◆ DIRECTIONS FOR THIS TASK ◆
State how many lines in the items below contain the string "imprint". Reply with the number alone.

◆ Saved data entries ◆
%%

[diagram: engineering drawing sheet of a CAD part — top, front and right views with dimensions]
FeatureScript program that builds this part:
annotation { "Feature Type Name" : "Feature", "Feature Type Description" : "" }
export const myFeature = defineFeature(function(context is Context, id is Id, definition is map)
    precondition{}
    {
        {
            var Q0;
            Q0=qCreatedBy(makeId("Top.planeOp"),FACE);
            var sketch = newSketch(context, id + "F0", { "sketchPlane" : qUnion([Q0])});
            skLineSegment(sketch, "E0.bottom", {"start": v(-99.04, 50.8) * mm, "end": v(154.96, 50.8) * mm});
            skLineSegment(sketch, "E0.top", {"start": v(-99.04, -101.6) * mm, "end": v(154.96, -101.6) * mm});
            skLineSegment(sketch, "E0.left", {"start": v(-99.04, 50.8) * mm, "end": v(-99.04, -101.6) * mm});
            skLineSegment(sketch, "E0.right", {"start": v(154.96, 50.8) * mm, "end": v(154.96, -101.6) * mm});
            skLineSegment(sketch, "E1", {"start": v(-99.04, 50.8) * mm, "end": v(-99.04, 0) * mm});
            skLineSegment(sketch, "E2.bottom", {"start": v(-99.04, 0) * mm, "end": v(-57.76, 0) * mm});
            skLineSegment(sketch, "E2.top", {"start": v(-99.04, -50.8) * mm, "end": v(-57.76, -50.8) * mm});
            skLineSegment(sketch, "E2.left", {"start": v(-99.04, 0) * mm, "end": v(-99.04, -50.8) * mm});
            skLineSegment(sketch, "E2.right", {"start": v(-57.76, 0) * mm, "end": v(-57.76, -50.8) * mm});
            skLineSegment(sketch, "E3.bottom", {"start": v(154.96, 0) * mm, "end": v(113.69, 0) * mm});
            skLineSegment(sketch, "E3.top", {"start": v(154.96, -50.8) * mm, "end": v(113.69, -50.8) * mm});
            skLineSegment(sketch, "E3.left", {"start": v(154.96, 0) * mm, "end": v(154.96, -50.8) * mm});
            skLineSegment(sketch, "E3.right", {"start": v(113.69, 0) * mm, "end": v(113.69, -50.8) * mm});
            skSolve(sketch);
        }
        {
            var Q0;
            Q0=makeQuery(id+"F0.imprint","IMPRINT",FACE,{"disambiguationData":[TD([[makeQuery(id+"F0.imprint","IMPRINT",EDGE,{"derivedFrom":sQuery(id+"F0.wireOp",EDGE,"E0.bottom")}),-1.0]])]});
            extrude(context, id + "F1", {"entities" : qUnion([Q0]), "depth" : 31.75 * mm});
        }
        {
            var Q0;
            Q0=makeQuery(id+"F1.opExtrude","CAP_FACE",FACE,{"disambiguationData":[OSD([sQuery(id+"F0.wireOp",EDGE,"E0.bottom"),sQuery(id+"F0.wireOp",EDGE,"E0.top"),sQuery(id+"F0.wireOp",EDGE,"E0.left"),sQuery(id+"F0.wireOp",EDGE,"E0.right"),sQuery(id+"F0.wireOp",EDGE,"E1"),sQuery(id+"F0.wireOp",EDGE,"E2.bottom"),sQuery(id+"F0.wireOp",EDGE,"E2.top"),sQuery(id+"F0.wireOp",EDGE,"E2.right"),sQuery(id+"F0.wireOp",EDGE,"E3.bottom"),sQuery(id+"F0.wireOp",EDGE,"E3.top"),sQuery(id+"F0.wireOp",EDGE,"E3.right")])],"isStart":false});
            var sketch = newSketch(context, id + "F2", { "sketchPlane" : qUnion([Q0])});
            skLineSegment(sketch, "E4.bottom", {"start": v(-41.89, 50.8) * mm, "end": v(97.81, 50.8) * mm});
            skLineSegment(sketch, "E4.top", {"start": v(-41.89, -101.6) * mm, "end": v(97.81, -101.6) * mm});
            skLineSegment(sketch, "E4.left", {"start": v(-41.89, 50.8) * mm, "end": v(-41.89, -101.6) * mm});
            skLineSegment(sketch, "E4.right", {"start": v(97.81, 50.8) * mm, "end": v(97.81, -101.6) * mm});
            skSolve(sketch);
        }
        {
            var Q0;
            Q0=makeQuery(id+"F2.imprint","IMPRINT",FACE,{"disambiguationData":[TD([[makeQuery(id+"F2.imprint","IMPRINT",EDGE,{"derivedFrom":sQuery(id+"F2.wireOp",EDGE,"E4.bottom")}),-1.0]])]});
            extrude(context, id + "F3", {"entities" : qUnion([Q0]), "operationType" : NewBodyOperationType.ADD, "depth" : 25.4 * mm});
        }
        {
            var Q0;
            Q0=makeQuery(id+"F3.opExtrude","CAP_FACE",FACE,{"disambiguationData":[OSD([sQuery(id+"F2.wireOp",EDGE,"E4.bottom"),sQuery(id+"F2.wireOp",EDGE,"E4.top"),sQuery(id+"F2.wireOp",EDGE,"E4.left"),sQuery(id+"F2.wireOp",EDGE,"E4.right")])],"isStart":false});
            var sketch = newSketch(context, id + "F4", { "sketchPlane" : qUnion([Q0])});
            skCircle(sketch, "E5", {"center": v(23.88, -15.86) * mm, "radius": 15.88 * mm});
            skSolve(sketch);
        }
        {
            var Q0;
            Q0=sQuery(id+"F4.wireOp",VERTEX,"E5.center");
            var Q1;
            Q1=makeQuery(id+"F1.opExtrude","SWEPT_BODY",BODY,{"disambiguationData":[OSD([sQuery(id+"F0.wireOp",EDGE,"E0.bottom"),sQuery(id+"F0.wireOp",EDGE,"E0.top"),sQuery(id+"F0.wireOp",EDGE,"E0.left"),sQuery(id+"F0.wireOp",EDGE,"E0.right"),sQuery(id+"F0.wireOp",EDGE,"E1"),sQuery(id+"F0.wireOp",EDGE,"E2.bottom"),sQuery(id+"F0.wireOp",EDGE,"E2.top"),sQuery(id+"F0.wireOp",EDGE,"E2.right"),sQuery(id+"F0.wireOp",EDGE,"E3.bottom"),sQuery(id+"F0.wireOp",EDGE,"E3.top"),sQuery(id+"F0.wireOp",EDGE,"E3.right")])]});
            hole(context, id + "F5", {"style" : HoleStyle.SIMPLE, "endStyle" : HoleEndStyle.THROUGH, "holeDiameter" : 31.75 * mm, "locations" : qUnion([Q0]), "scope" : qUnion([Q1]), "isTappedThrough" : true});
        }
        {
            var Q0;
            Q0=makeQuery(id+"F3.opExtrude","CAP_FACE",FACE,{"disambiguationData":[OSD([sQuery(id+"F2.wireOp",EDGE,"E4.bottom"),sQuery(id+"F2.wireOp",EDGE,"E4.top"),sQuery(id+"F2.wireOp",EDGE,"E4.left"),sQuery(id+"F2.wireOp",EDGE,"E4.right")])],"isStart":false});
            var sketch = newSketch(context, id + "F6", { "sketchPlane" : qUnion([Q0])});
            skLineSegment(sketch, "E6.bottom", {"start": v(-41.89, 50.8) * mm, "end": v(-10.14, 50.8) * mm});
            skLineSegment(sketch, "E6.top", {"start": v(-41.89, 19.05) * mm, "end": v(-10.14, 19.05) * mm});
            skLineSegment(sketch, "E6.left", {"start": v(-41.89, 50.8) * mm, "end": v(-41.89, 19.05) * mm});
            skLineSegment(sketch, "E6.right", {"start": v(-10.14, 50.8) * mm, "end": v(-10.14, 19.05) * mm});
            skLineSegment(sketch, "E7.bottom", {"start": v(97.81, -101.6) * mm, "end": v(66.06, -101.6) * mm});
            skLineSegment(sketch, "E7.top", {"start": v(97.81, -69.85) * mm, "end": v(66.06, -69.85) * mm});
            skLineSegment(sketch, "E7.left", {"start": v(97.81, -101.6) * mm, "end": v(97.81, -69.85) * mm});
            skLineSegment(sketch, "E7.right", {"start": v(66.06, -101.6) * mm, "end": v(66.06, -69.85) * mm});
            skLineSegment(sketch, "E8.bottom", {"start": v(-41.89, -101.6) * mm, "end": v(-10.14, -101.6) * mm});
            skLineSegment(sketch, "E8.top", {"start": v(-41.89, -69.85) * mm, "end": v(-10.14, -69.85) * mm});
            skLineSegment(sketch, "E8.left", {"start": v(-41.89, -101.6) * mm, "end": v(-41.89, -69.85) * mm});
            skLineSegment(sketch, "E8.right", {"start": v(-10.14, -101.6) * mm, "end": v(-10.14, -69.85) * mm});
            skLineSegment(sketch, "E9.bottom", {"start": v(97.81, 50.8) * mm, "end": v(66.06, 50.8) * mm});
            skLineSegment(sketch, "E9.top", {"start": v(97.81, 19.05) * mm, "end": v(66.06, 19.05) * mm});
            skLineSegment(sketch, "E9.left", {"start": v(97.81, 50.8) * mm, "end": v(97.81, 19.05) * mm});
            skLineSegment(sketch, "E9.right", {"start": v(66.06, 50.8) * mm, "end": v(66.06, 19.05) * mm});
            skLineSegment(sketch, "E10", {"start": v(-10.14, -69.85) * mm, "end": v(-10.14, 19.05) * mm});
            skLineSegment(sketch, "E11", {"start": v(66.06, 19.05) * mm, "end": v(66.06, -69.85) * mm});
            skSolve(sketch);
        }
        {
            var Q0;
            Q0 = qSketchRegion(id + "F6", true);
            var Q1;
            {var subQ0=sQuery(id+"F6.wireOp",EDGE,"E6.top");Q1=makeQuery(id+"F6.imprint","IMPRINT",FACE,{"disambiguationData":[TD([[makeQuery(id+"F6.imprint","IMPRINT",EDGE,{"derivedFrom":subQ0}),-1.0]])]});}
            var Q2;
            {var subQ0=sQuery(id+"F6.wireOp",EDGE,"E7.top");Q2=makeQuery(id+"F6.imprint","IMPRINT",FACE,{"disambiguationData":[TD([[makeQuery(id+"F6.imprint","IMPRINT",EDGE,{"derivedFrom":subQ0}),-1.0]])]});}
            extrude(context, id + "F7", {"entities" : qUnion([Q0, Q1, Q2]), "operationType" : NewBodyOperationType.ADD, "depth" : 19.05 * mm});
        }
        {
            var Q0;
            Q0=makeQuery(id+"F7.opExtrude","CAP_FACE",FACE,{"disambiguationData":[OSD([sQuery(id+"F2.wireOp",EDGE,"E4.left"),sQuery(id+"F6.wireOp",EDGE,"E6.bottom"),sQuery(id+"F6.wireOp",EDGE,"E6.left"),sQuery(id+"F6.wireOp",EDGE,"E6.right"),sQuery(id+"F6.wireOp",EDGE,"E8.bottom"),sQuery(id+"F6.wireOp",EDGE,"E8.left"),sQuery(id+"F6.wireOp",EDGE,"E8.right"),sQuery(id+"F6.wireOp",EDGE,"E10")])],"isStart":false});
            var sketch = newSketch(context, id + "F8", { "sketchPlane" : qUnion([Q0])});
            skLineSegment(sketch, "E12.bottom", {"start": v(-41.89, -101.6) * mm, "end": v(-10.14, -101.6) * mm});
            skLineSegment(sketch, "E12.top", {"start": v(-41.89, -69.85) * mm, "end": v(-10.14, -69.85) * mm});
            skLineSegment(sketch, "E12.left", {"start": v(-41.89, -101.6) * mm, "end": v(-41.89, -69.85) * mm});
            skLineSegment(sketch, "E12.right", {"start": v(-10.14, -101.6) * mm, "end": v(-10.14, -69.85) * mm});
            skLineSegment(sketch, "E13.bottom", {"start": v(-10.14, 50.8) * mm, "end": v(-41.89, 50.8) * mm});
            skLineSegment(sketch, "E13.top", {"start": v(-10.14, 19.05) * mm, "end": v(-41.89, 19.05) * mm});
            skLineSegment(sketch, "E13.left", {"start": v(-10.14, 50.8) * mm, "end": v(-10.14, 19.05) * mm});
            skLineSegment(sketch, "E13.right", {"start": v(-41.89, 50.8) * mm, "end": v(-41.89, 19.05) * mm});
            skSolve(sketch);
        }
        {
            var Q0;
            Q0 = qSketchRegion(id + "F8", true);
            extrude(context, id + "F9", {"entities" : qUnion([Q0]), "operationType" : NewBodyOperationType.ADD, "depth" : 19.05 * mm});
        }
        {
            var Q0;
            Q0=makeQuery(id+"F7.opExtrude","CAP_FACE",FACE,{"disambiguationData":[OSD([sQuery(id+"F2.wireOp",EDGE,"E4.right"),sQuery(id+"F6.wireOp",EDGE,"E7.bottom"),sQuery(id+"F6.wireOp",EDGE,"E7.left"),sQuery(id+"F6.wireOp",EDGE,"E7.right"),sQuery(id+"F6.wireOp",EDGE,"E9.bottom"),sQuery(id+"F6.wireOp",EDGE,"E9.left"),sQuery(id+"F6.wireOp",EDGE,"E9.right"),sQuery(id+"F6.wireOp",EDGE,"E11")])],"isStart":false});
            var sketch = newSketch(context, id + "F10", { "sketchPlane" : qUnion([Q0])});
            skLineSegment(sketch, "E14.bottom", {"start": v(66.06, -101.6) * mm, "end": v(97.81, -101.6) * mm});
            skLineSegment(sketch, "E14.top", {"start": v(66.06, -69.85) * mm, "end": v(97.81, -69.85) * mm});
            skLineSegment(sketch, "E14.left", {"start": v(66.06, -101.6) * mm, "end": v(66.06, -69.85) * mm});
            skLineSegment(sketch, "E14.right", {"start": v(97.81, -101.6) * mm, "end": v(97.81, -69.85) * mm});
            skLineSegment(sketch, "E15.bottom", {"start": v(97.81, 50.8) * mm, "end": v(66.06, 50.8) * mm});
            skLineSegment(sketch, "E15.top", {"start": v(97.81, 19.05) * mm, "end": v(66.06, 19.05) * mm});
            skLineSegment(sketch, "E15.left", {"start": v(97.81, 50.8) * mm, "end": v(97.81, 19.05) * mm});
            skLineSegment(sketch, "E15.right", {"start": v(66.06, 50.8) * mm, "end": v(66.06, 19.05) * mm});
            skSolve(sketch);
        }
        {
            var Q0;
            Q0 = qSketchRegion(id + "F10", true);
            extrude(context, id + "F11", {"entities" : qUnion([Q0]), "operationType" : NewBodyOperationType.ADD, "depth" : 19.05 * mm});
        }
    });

%%

◆ RESULT ◆
4